Twenty years ago I started practicing yoga by choosing a routine from the back of Youth, Yoga and Reincarnation (a book I never finished reading but oh the appendix is worth the $1.50 used price). Over time I’ve modified that basic yoga routine to suit me. I took other yoga classes, studied dance in various forms, learned about muscles and stretching and what my body in particular needed. I now have a modest little yoga drill that works for me. When I do the exercises I go at a pace that works for me. (A very very yin pace.) I try to associate breathing in and out with the up and down of the motion and generally at my weakest will repeat three times or hold for three breaths.
I haven’t done yoga in over two years. Health issues blah blah blah. On Tuesday I asked my vestibular rehabilitation therapist (aka balance therapist) how long she expected I would need to do my balance exercises. She said that ideally I would do them for the rest of my life, once a day. This was momentarily crushing. It felt like she was saying I would never be healthy or “normal” again. Not that I ever was normal, not that any of us really have met normal, not that the normal in my head is the normal that exists on average. Normal bah!
After a day of digesting this news I decided to start doing yoga again. For me it is a gentle daily exercise that I already had a habit around before I started experiencing all the things that led to brain surgery. I realized I could modify it to include my balance exercises. That way these exercises are just part of what I do, not something I do because I had a hole in my head (SCDS).
My balance exercises are divided into three parts for me: sitting, standing, standing ankle thing.

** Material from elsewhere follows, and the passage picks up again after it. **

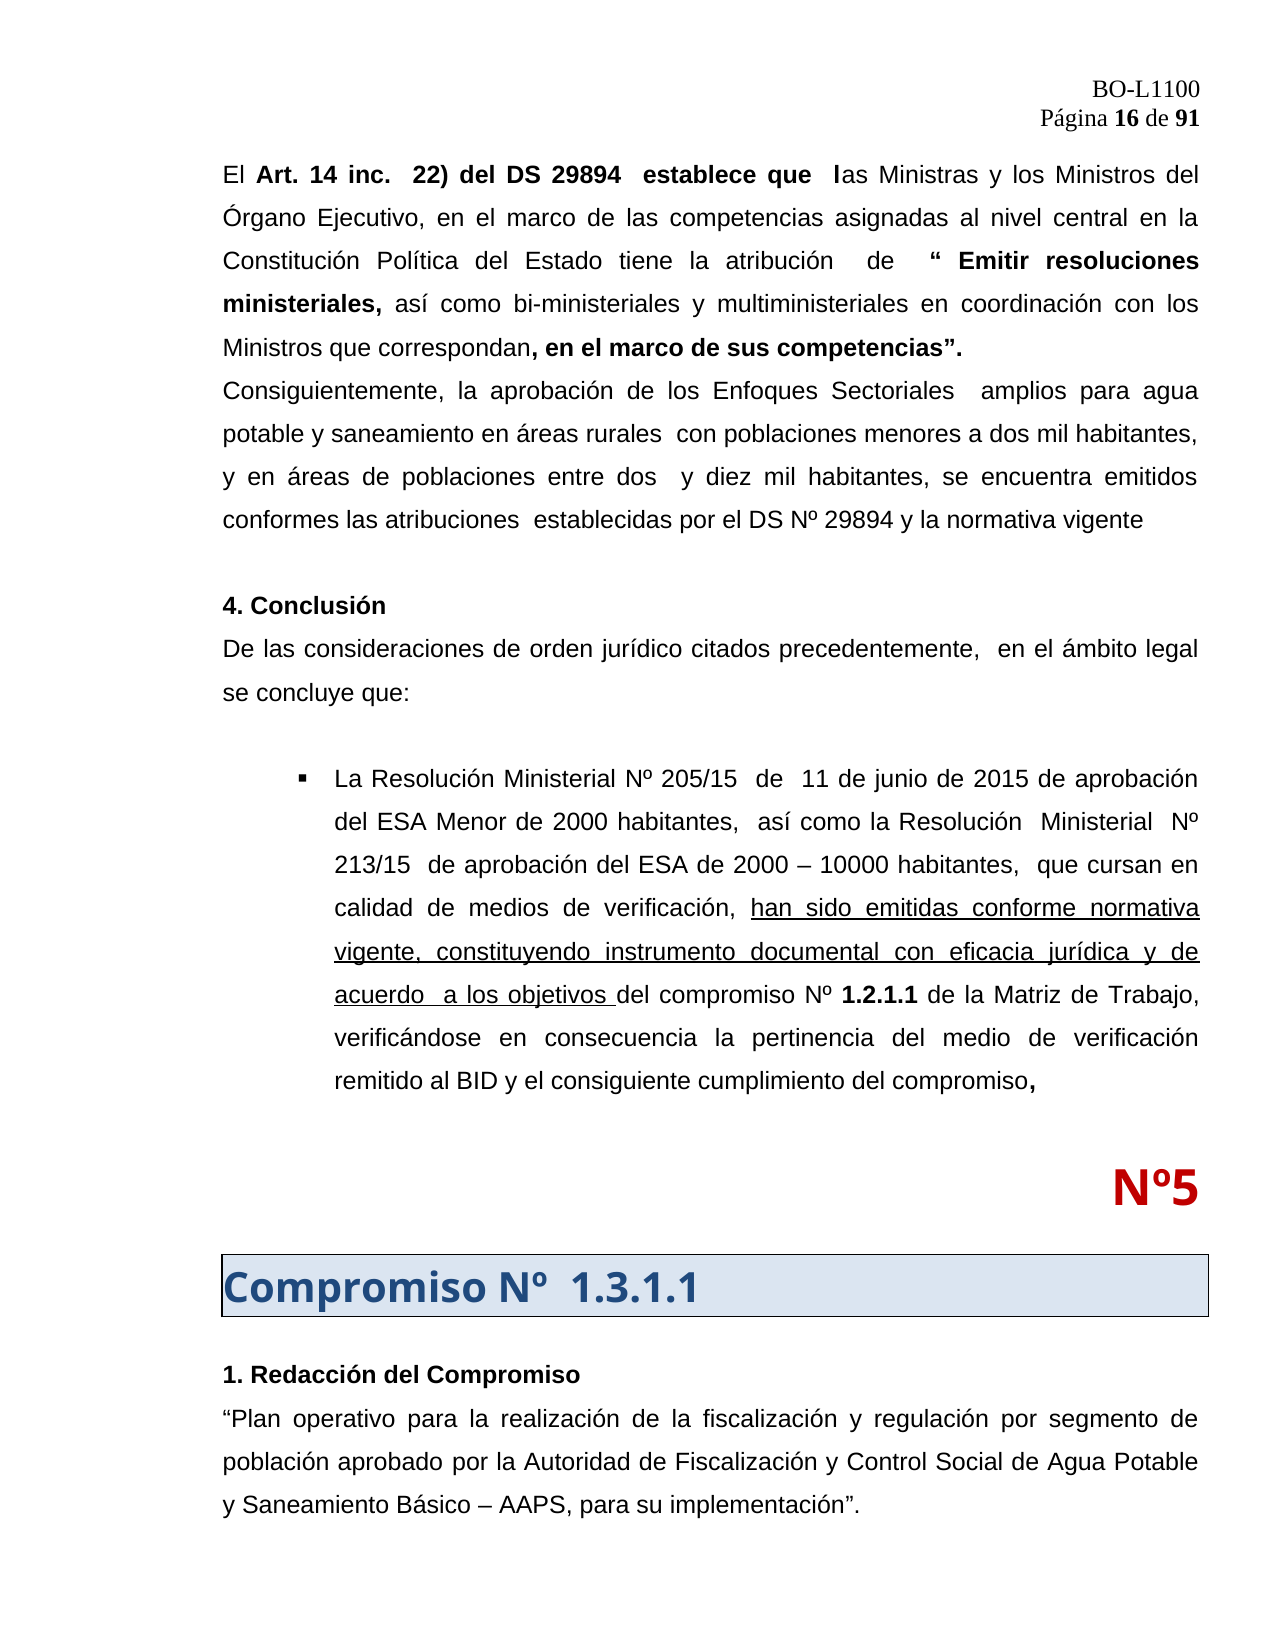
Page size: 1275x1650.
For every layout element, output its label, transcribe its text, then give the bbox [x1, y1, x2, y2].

text El Art. 14 inc. 22) del DS 29894 establece que las Ministras y los Ministros del Órgano Ejecutivo, en el marco de las competencias asignadas al nivel central en la Constitución Política del Estado tiene la atribución de “ Emitir resoluciones ministeriales, así como bi-ministeriales y multiministeriales en coordinación con los Ministros que correspondan, en el marco de sus competencias”. [222, 160, 1200, 361]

Sitting: Sitting with good posture, thumbs become the focal point. Hold thumbs about 10″ from face, each one in front of a shoulder. Look thumb to thumb holding on each thumb for three seconds, moving slowly with eyes between thumbs. Move thumbs to about forehead and heart height and look thumb to thumb again. Shift out to shoulder height again, one up, one down and look thumb to thumb. Shift which is high and which is low, look thumb to thumb. Change to holding one thumb in front of face, this time moving head/vision left right, up down, diagonally both ways. Then change to holding head still and moving thumb while following thumb with eyes (left right, up down, diagonally both ways). Feel very bored but also headachy and tired.
Standing: Standing with good posture, first time through with feet shoulder width apart, second time through with feet together, third time through with feet shoulder width apart and eyes closed (third time is an advanced exercise lately added.) Move head up and down, side to side, top corner to bottom corner (both sides), focusing on what is visible when eyes are open.
Standing Ankle Thing: Standing with feet shoulder width apart lean forward and back only bending at the ankles. Remain very very aware of feet and ankles.
[modification] I plan to do Standing Ankle Thing before Chest Expander, Standing after The Stork right before Neck Rolls, Sitting will go where Eye Exercises currently is in addition to those mild yoga eye exercises. [end modification]
I’m also generally modifying my yoga again. Definitely no inversions.
These are the pages I created ten years ago with the complete list of modified yoga from which to pick and choose. I’ll need to make a new entry with modified yoga and balance exercises as described above.